**Passage to read**
* * *

Frankly, the second you want to start talking about IOPs or have any kind of care to the IOPS of your pool, you are instantly talking mirrored vdevs. PERIOD. There's no cheating this except with very very expensive hardware. And most people would be laughed at because the cost of the hardware necessary to get good IOPS with anything that isn't mirroed is so outrageously expensive you were probably better off financially to have gone mirrored.

All wound up this morning?

IOPS to SAN is kind of like horsepower to cars. It isn't a perfect measurement but it is what we've got to work with. For spinny rust, anything less than a doubling of IOPS is probably not all that helpful to someone designing a system, mostly because the IOPS numbers for even a massive spinny rust pool can be relatively low. IOPS for sequential operations are high, of course, but for random seeks are bad. So I usually think of an "IOPS" on spinny rust as requiring a seek event; that's a pessimistic assumption but better than making the opposite assumption. On that assumption, you can take the speed of the drive, shave off the two zeros at the end, and the drive itself ought to be capable of at least that number of IOPS (maybe even 50% more).

* * *

**Data listing**

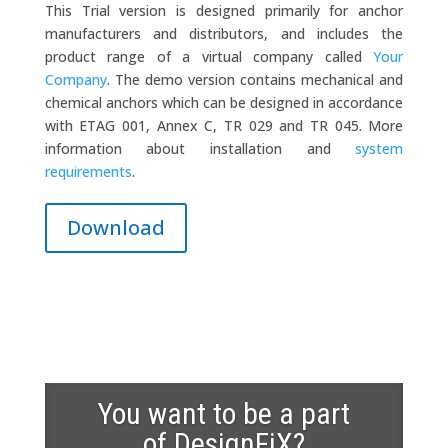
This Trial version is designed primarily for anchor
manufacturers and distributors, and includes the
product range of a virtual company called
Your
Company
. The demo version contains mechanical and
chemical anchors which can be designed in accordance
with ETAG 001, Annex C, TR 029 and TR 045. More
information about installation and
system
requirements
.
Download
You want to be a part
of DesignFiX?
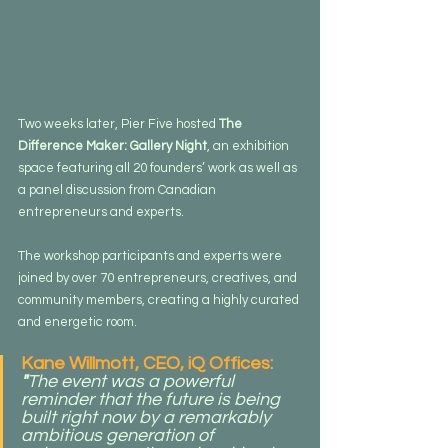
Two weeks later, Pier Five hosted 
The 
Difference Maker: Gallery Night
, an exhibition 
space featuring all 20 founders’ work as well as 
a panel discussion from Canadian 
entrepreneurs and experts.
The workshop participants and experts were 
joined by over 70 entrepreneurs, creatives, and 
community members, creating a highly curated 
and energetic room.
Kane Willmott, CEO, iQ Offices: 
"
The event was a powerful 
reminder that the future is being 
built right now by a remarkably 
ambitious generation of 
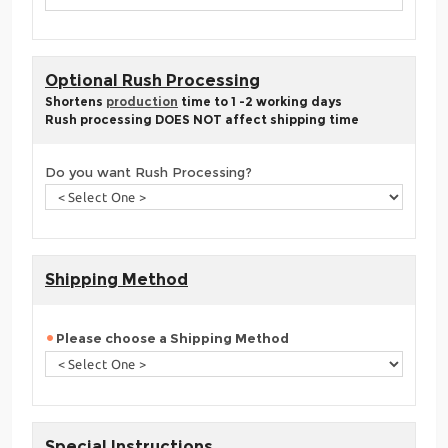
Optional Rush Processing
Shortens
production
time to 1 -2 working days
Rush processing DOES NOT affect shipping time
Do you want Rush Processing?
Shipping Method
Please choose a Shipping Method
Special Instructions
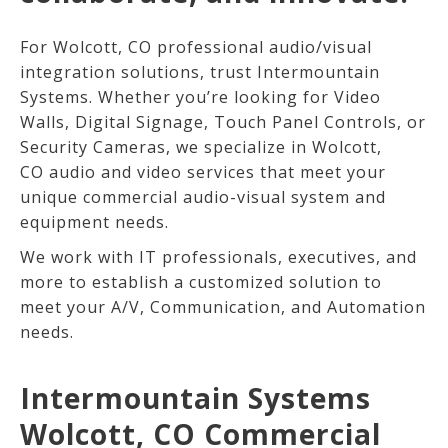
For Wolcott
, CO
professional audio/visual
integration solutions, trust
Intermountain
Systems. Whether you’re looking for Video
Walls, Digital Signage, Touch Panel Controls, or
Security Cameras, we specialize in Wolcott,
CO
audio and video services that meet your
unique commercial audio-visual system and
equipment needs.
We work with IT professionals, executives, and
more to establish a customized solution to
meet your A/V, Communication, and Automation
needs.
Intermountain Systems
Wolcott, CO Commercial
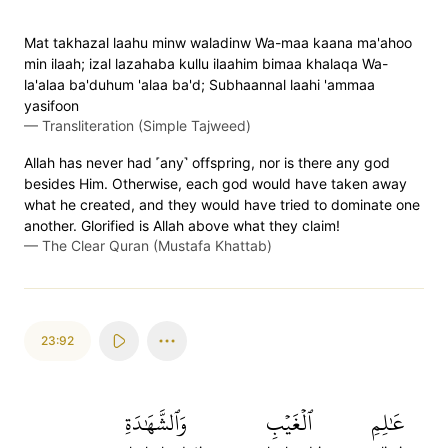
Mat takhazal laahu minw waladinw Wa-maa kaana ma'ahoo
min ilaah; izal lazahaba kullu ilaahim bimaa khalaqa Wa-
la'alaa ba'duhum 'alaa ba'd; Subhaannal laahi 'ammaa
yasifoon
—
Transliteration (Simple Tajweed)
Allah has never had ˹any˺ offspring, nor is there any god
besides Him. Otherwise, each god would have taken away
what he created, and they would have tried to dominate one
another. Glorified is Allah above what they claim!
—
The Clear Quran (Mustafa Khattab)
23:92
وَٱلشَّهَٰدَةِ
ٱلۡغَيۡبِ
عَٰلِمِ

* * *

**Prompt 1**
In the passage on pool IOPS, how can you estimate the minimum number of IOPS a spinning drive can handle?
**Prompt 2**
Duplicate the stretch of the entries from the line containing "Optional Rush Processing" through the line containing "Wolcott, CO Commercial", and leave the pictures out.

**Written reply 1**
Take the drive's speed and drop the two zeros at the end.

**Written reply 2**
Optional Rush Processing
Shortens
production
time to 1 -2 working days
Rush processing DOES NOT affect shipping time
Do you want Rush Processing?
Shipping Method
Please choose a Shipping Method
Special Instructions
For Wolcott
, CO
professional audio/visual
integration solutions, trust
Intermountain
Systems. Whether you’re looking for Video
Walls, Digital Signage, Touch Panel Controls, or
Security Cameras, we specialize in Wolcott,
CO
audio and video services that meet your
unique commercial audio-visual system and
equipment needs.
We work with IT professionals, executives, and
more to establish a customized solution to
meet your A/V, Communication, and Automation
needs.
Intermountain Systems
Wolcott, CO Commercial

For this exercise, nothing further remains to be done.